Even though we had laws on our books providing for living wills and powers of attorney for health care and even though Medicare and Medicaid providers were mandated by federal law to disclose this information, Tennessee residents still weren’t executing advance care directives. Without an advance care directive, to whom should a doctor or hospital to look when hard decisions need to be made? What happens if a decision is made and that decision is later challenged? Medical providers felt increasing apprehension about potential liability. Enter the HCDA.
What’s the current law on advance directives in Tennessee? Do we still have laws about living wills and powers of attorney for health care or do we have a law about advance directives? What do we need to do if we have a living will and/or a power of attorney for health care? Anything? Do we have to choose what we want? How do we do that? What’s the difference?

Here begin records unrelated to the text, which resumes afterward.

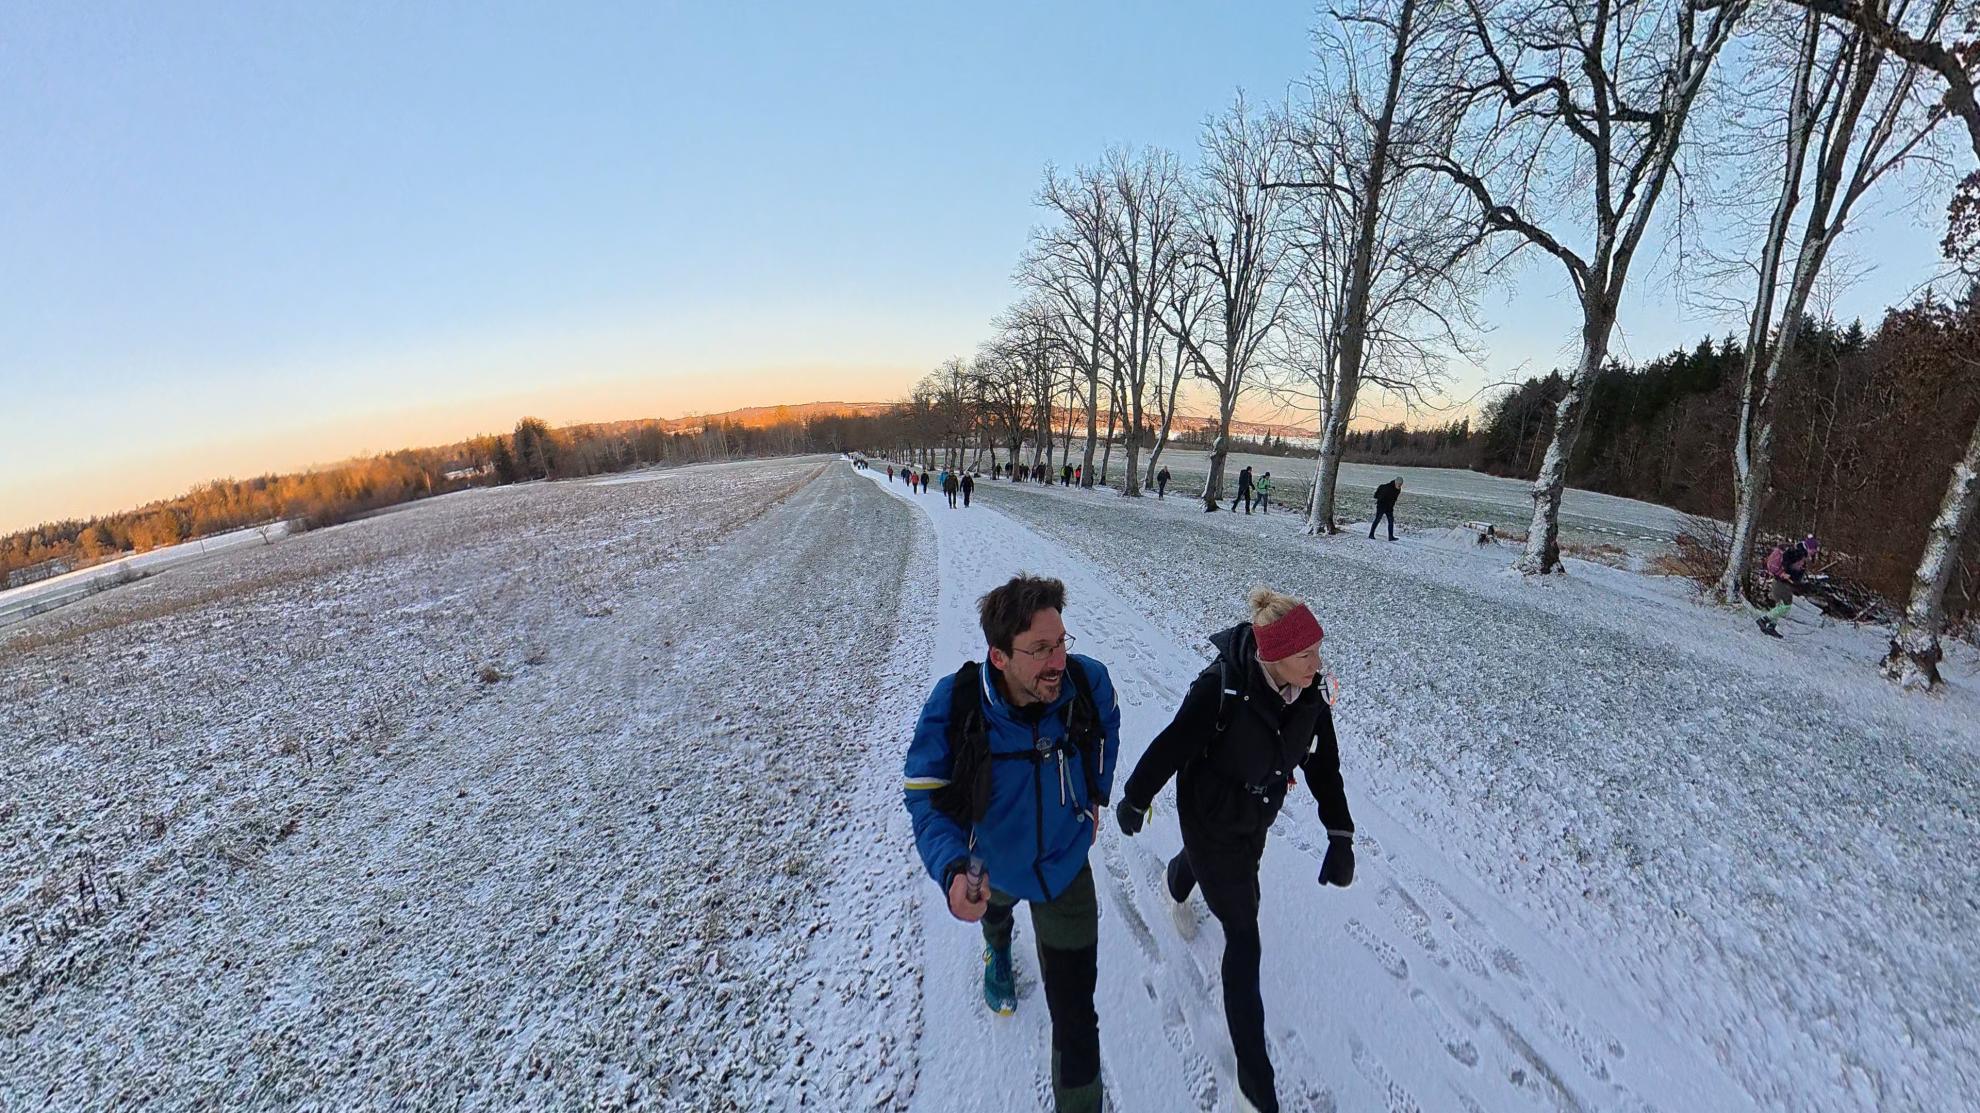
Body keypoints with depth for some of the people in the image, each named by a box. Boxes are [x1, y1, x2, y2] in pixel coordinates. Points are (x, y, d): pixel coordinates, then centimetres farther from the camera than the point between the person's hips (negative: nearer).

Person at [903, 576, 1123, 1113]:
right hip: (990, 865, 2)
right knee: (993, 904, 38)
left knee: (1075, 1013, 1)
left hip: (1066, 865, -1)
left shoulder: (1089, 681, -30)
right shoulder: (954, 705, -35)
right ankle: (999, 950, 76)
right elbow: (926, 798, -27)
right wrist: (953, 870, -45)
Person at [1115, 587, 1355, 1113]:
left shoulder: (1311, 696, -18)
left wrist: (1340, 836, -7)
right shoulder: (1222, 688, -37)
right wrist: (1135, 801, -11)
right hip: (1209, 818, -6)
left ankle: (1178, 887, 73)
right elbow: (1170, 747, -24)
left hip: (1257, 818, 6)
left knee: (1205, 860, 36)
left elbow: (1324, 766, -5)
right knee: (1244, 939, 0)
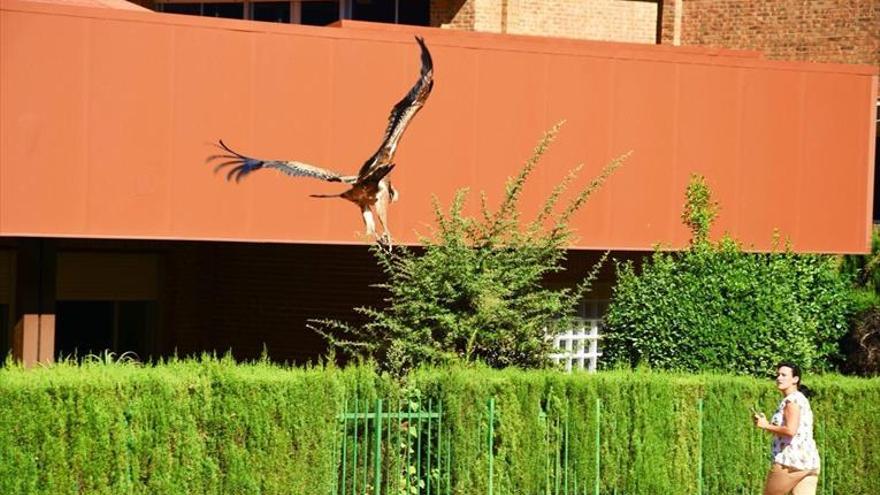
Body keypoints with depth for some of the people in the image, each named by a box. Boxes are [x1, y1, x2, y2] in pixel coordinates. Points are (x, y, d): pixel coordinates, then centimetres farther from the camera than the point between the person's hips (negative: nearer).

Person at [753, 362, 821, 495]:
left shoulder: (792, 400, -8)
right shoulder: (801, 399, 22)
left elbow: (790, 430, -22)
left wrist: (766, 426, -10)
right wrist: (767, 422, 15)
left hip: (791, 461, -9)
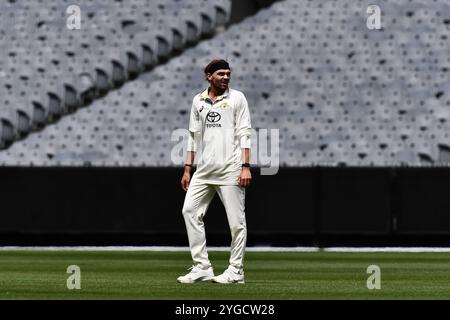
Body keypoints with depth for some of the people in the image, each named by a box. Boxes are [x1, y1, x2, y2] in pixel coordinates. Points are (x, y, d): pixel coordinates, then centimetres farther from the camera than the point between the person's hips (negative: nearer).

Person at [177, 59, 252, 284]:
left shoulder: (237, 98, 1)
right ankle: (202, 268, 1)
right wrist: (187, 169, 12)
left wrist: (246, 167, -12)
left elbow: (244, 134, -4)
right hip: (204, 170, 5)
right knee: (190, 211, -3)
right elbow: (193, 136, 17)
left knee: (236, 220, -3)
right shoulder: (198, 101, 13)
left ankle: (236, 271, 4)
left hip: (230, 170, -5)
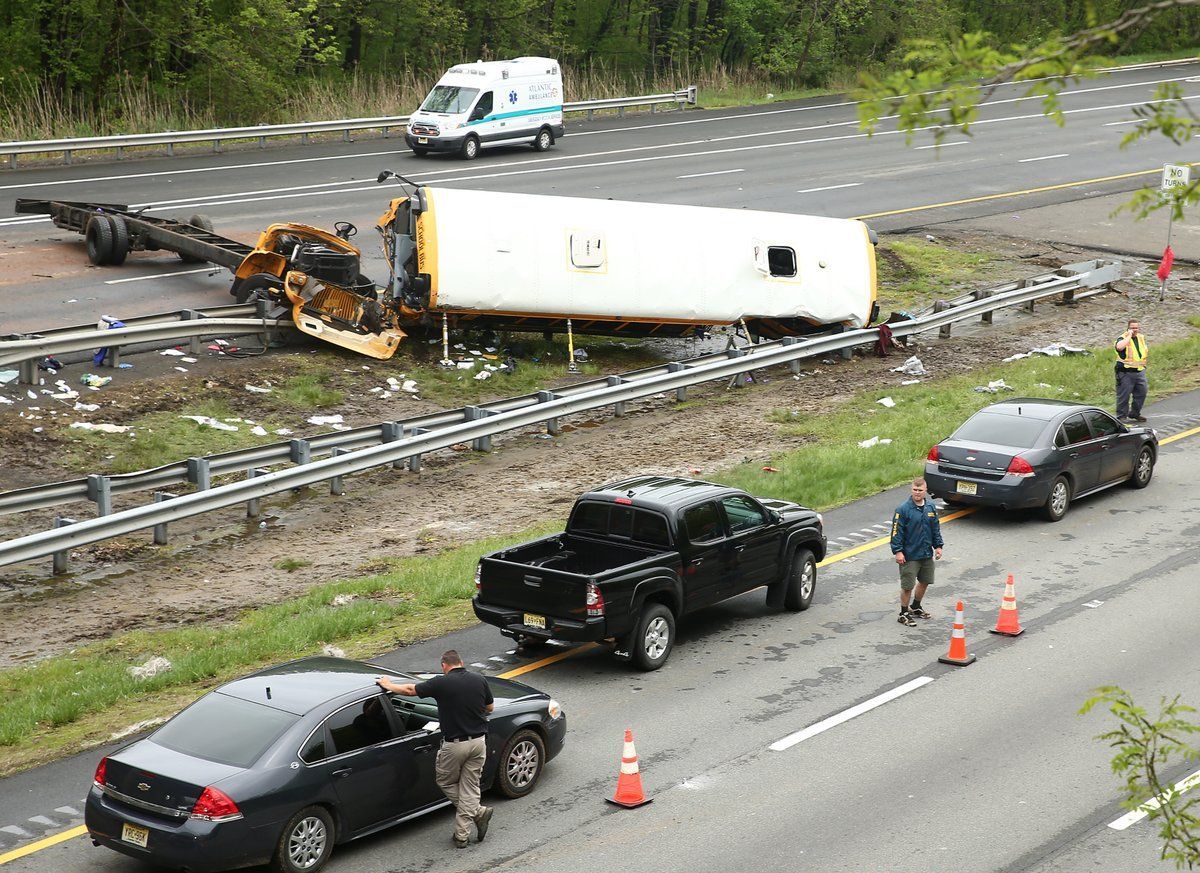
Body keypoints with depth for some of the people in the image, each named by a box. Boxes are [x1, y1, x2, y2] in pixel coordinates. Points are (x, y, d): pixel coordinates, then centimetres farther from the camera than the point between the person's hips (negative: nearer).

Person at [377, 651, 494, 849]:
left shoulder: (442, 683, -12)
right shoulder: (479, 680, -1)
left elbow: (410, 690, -2)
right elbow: (489, 708, 12)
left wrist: (388, 685, 14)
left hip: (455, 745, -4)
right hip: (478, 742, 4)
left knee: (446, 782, 18)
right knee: (469, 786, 10)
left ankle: (479, 813, 9)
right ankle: (461, 836, 8)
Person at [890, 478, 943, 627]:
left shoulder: (930, 507, 4)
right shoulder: (903, 509, -14)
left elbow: (936, 528, 14)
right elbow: (897, 531, -14)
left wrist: (938, 545, 11)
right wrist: (898, 551, -18)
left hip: (927, 554, 6)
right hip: (909, 555, -6)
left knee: (924, 581, 18)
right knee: (907, 586, -1)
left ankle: (916, 607, 39)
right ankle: (904, 614, 13)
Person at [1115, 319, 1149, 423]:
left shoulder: (1141, 337, 12)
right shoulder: (1124, 338, -11)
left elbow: (1146, 351, 30)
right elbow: (1119, 347, -36)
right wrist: (1129, 336, -26)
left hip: (1140, 371, 7)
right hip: (1126, 372, -7)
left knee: (1141, 393, 10)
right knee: (1124, 395, -2)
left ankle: (1135, 413, 26)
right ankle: (1122, 416, 6)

The Tennessee living will and power of attorney for health care statutes coexist with the Tennessee advance care directive statute and are, in and of themselves, advance care directives. The HCDA did not repeal our living will and power of attorney for health care statutes. It doesn’t invalidate living wills and powers of attorney for health care that were signed before 2004. It doesn’t invalidate living wills or powers of attorney for health care that were signed after 2004, as long as in those documents there is a statement of an intent to comply with the living will and power of attorney for health care statutes. What the HCDA does in regards to advance directives is that it requires the board for licensing health care facilities to develop “model” advance directive forms for general use. These forms are merely suggested samples allowing for do-it-yourself advance directives.
While the HCDA provisions concerning advance directives may be in the best interests of your health care provider, please be reminded, if you are persuaded to prepare your own legal documents, that one who is his own lawyer has a fool for his client.